**課題の詳細**
下のザナックについての本文を、最後の文のあとから書き継いでもらえますか？

**本文**
··········

ザナックを手本に作られたであろうと推測されるSTGが後世に数多く生まれた。それ程に1986年の時点で完成していたゲームなのである。ただどうしても俺は無駄撃ち&連射=難度UPは受け入れられない。そこが他と違って良いんじゃないかと言ってる人も多いが俺はダメだ。こっちが弾幕を張るのが俺のスタイルなので。

教師達に包囲されてる状況下、「タンタンタンタ♪タンタランタッタ♪」という軽快なBGMをバックに、正座しながらTV画面を真っ直ぐに見つめプレイするシンジ。画面のフラッシュでビカビカと怪しく照らし出されたシンジの顔が異様なまでに無表情だったのは忘れようにも忘れられない。

··········

**提供された行**
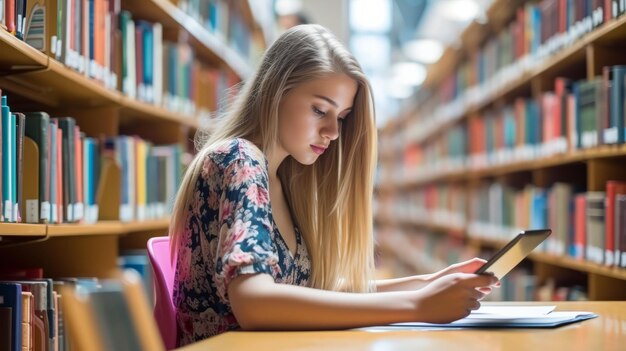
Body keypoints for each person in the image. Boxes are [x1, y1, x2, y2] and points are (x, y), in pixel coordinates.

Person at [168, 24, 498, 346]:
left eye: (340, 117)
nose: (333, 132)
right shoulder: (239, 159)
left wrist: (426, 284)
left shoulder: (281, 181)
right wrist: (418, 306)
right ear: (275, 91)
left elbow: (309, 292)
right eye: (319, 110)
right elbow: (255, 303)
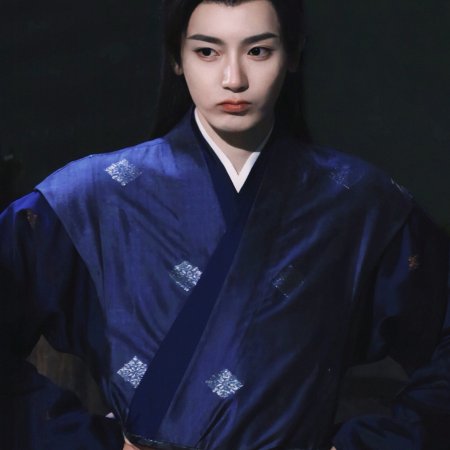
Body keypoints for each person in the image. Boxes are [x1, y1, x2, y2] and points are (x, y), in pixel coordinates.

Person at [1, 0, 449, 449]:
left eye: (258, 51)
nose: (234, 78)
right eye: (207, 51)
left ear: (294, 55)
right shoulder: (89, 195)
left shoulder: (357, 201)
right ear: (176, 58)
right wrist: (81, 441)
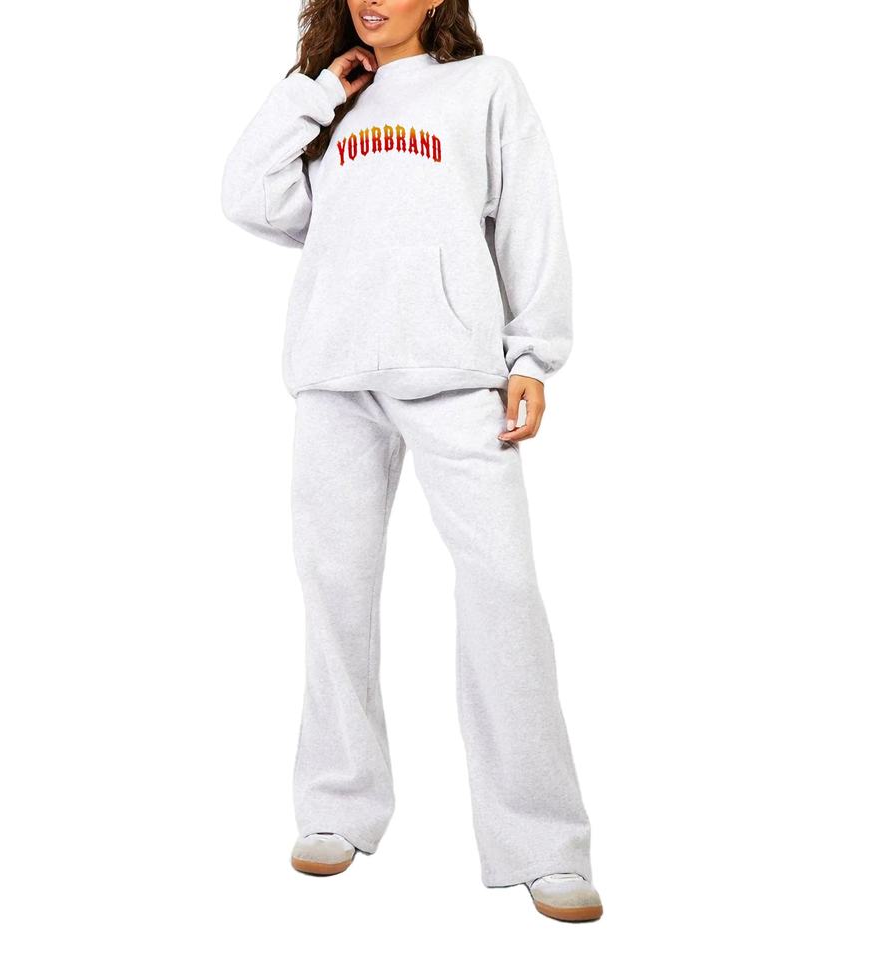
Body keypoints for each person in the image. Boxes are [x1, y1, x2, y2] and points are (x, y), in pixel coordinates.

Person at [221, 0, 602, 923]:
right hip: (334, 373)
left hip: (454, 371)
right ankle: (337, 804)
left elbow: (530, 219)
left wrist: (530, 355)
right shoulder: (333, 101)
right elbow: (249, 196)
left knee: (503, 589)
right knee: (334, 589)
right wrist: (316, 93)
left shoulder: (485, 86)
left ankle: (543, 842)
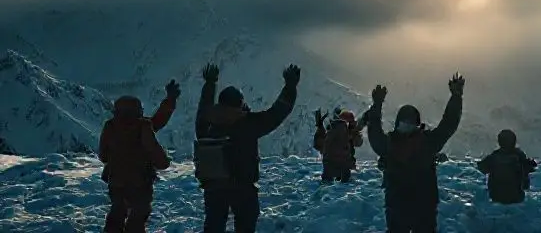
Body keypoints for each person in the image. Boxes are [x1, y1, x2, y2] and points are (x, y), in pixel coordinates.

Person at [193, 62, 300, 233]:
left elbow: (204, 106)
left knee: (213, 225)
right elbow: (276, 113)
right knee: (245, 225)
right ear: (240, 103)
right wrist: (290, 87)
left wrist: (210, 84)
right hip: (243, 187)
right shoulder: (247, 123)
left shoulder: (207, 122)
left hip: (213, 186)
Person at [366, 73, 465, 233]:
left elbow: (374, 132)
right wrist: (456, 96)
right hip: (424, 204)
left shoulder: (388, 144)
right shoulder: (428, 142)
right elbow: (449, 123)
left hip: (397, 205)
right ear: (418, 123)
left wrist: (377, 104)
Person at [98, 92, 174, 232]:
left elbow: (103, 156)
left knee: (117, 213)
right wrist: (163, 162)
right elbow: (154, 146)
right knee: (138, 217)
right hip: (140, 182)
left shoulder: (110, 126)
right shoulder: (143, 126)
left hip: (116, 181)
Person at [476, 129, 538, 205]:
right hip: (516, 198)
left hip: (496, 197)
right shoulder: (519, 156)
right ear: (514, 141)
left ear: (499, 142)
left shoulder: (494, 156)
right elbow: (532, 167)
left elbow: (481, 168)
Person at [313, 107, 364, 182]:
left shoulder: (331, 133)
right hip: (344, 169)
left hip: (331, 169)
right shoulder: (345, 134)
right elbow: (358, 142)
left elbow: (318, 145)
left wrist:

··········

**回答文**
今回、ラストまでプレイしてみたが、やはりザナック=シンジという俺の中の図式を覆すには至らなかった。語り継がれる筋書きの無い大ネタを見せてくれた彼に感謝である。

余談だが、彼とは高校も一緒になったが1ヶ月も経たない内にやめてしまった。退学する日に「5タック」のボンタンを穿いて来るという、ここでも大ネタを披露してくれたシンジは、やはりリアルエンターテイナーである。